Transcribe each record precisely; images stay out.

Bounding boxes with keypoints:
▬▬▬▬▬▬▬▬▬▬

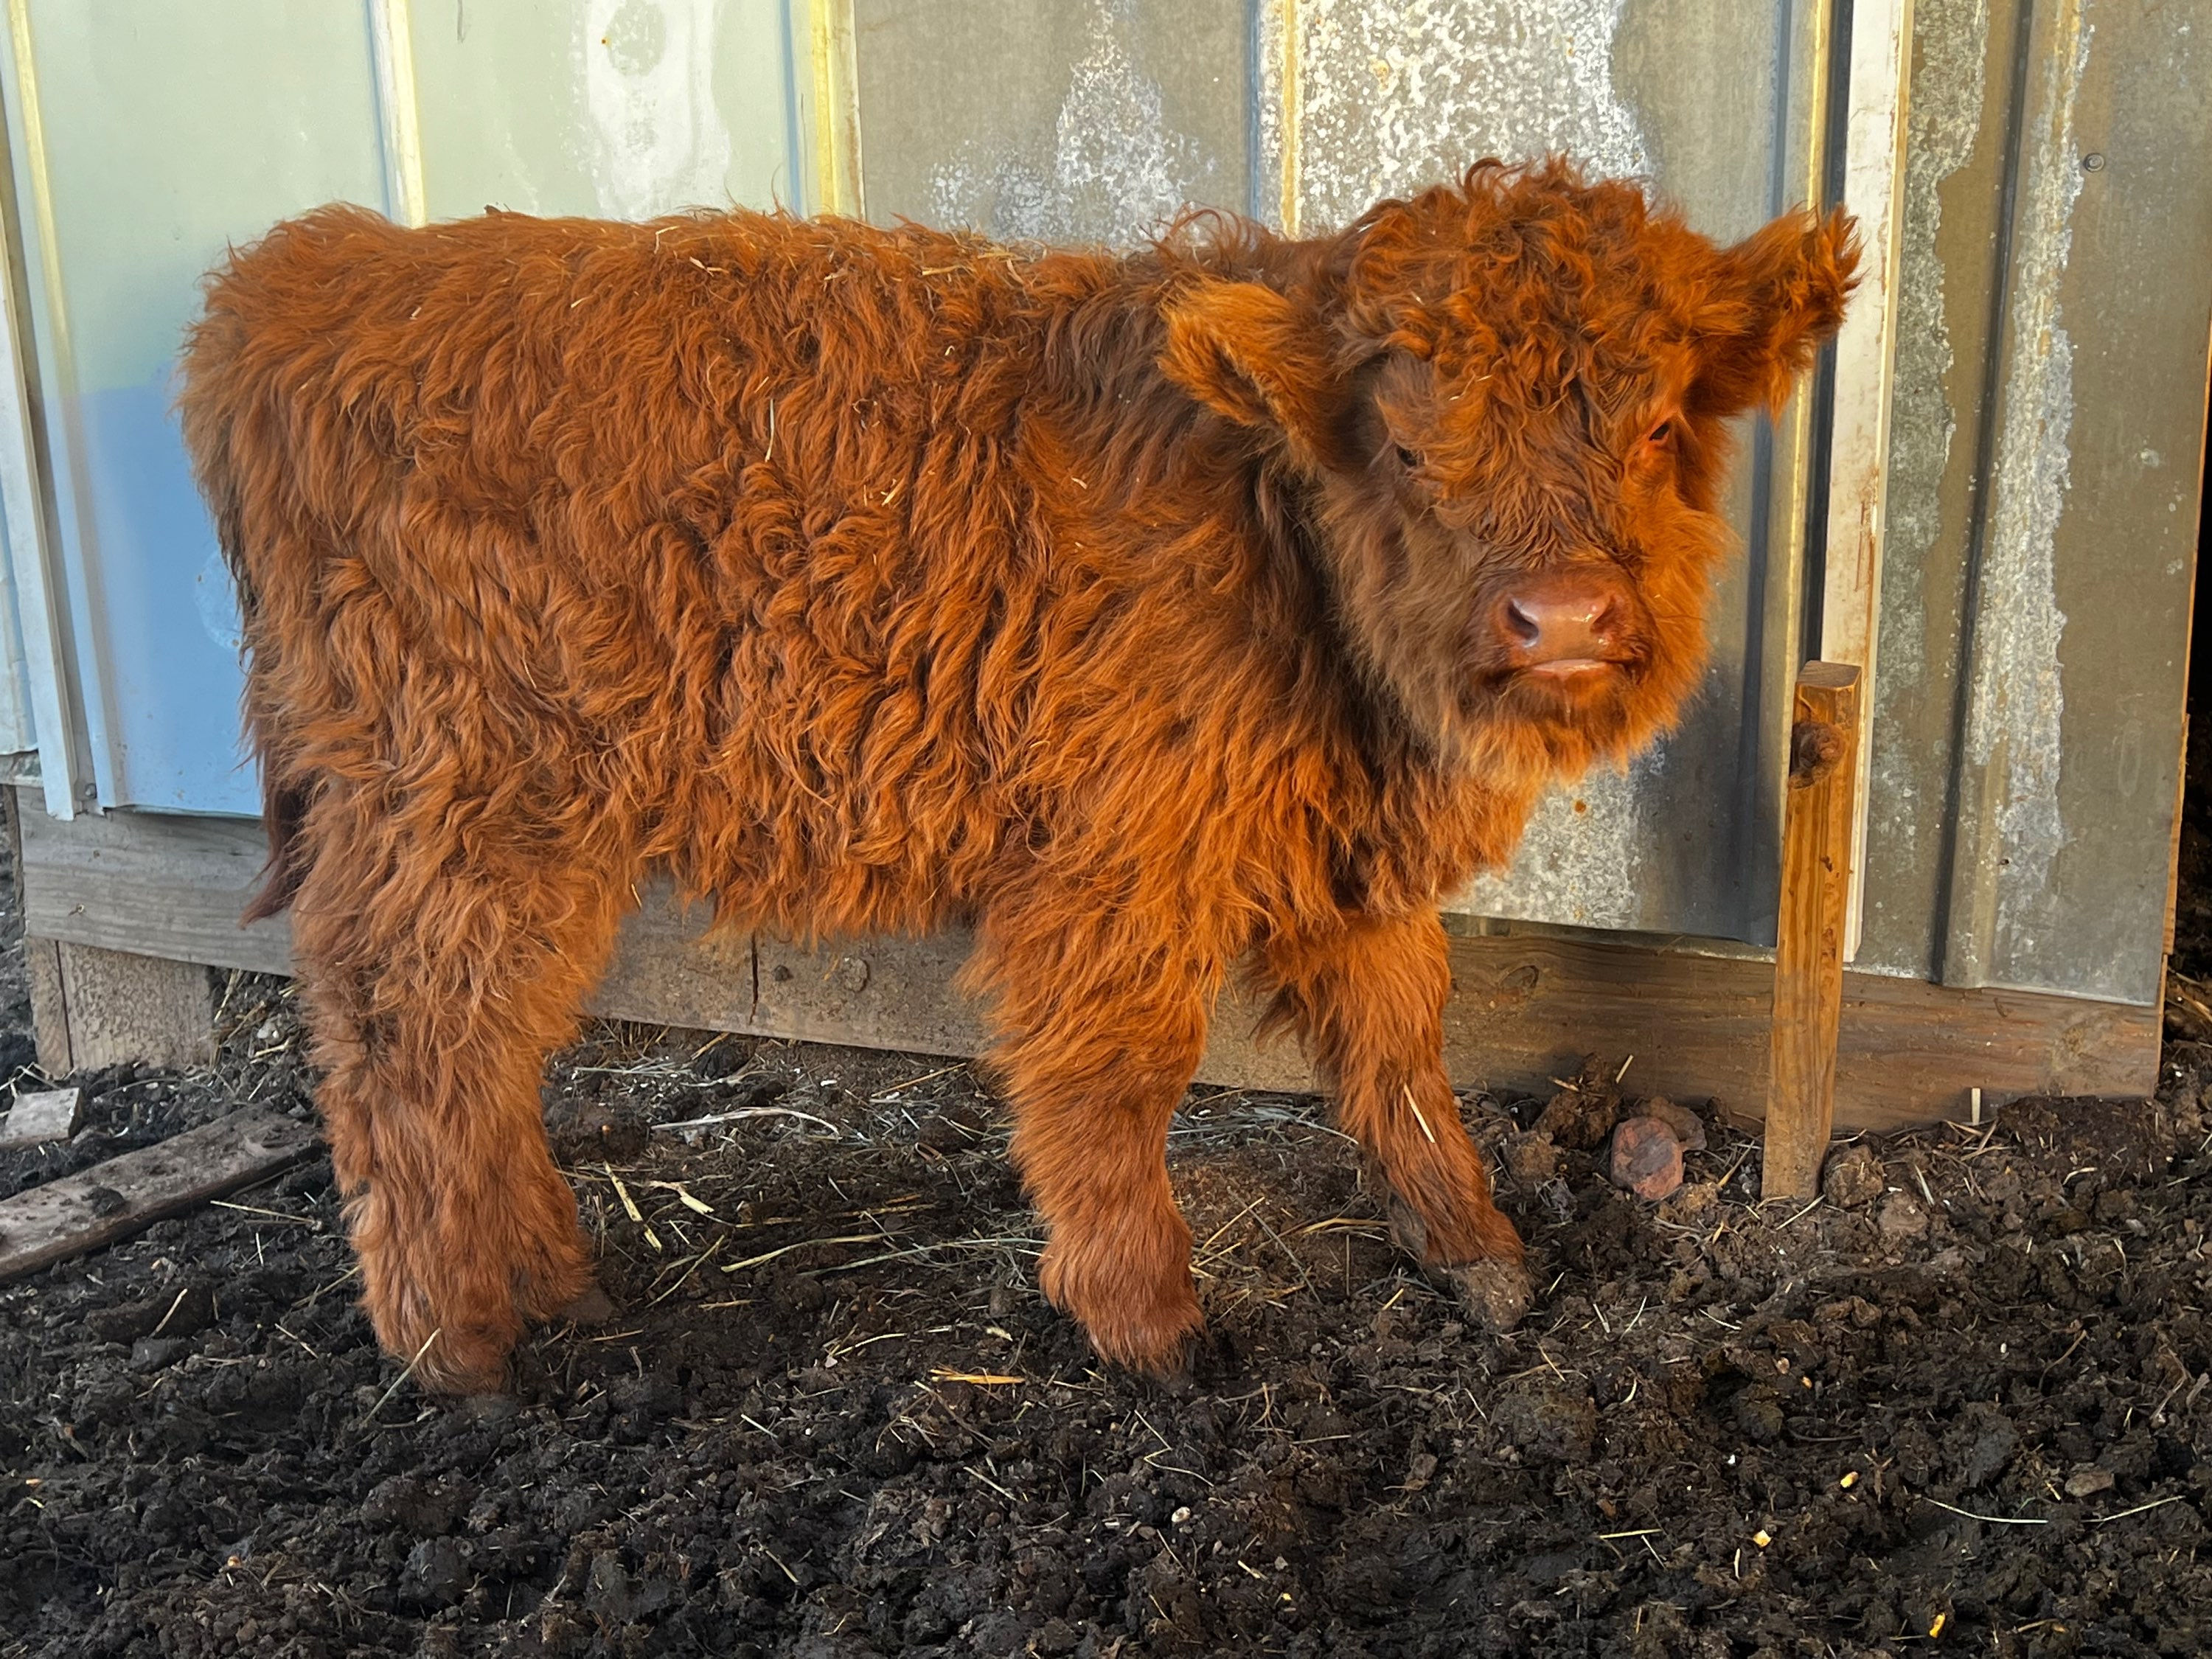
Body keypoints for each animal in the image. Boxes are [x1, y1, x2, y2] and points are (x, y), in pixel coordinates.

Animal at [178, 159, 1855, 1393]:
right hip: (462, 801)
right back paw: (458, 1352)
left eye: (1660, 425)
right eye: (1408, 447)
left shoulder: (1338, 862)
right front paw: (1152, 1325)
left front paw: (1479, 1249)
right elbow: (1114, 1083)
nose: (1560, 618)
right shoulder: (1119, 862)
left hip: (538, 829)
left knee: (491, 1044)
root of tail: (309, 276)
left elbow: (1400, 1052)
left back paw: (558, 1289)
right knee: (410, 1051)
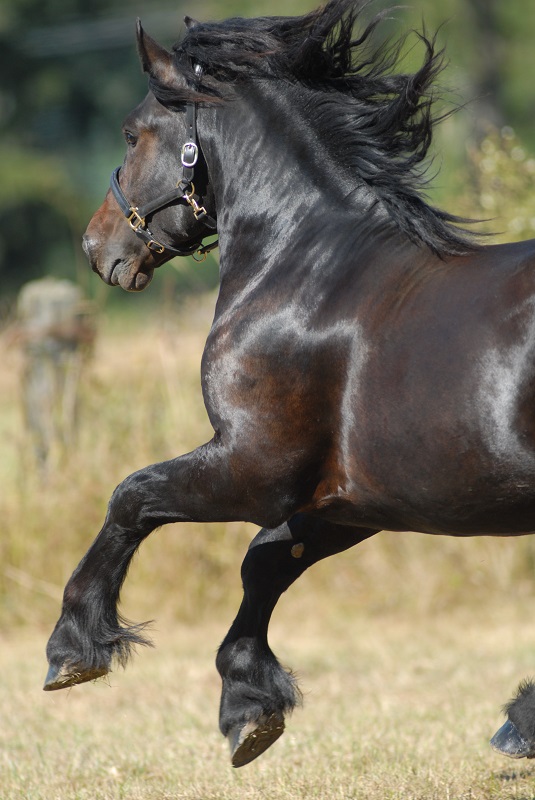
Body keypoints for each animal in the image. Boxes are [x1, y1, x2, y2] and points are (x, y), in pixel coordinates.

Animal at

▬▬▬▬▬▬▬▬▬▬

# RESPONSE AREA
Body keypoints for each animal in the image. Boxes are [x1, y1, x2, y2] and points are (x, y), in pixel coordinates.

Animal at [178, 159, 1855, 1393]:
right hip: (462, 801)
right back paw: (458, 1352)
left eye: (1660, 425)
right eye: (1408, 447)
left shoulder: (1338, 862)
right front paw: (1152, 1325)
left front paw: (1479, 1249)
right elbow: (1114, 1083)
nose: (1560, 618)
right shoulder: (1119, 862)
left hip: (538, 829)
left knee: (491, 1044)
root of tail: (309, 276)
left elbow: (1400, 1052)
left back paw: (558, 1289)
right knee: (410, 1051)
Body keypoints for each animal in the image. Boxes are [x1, y1, x2, y2] and points are (x, y), in pixel coordinates.

Animal at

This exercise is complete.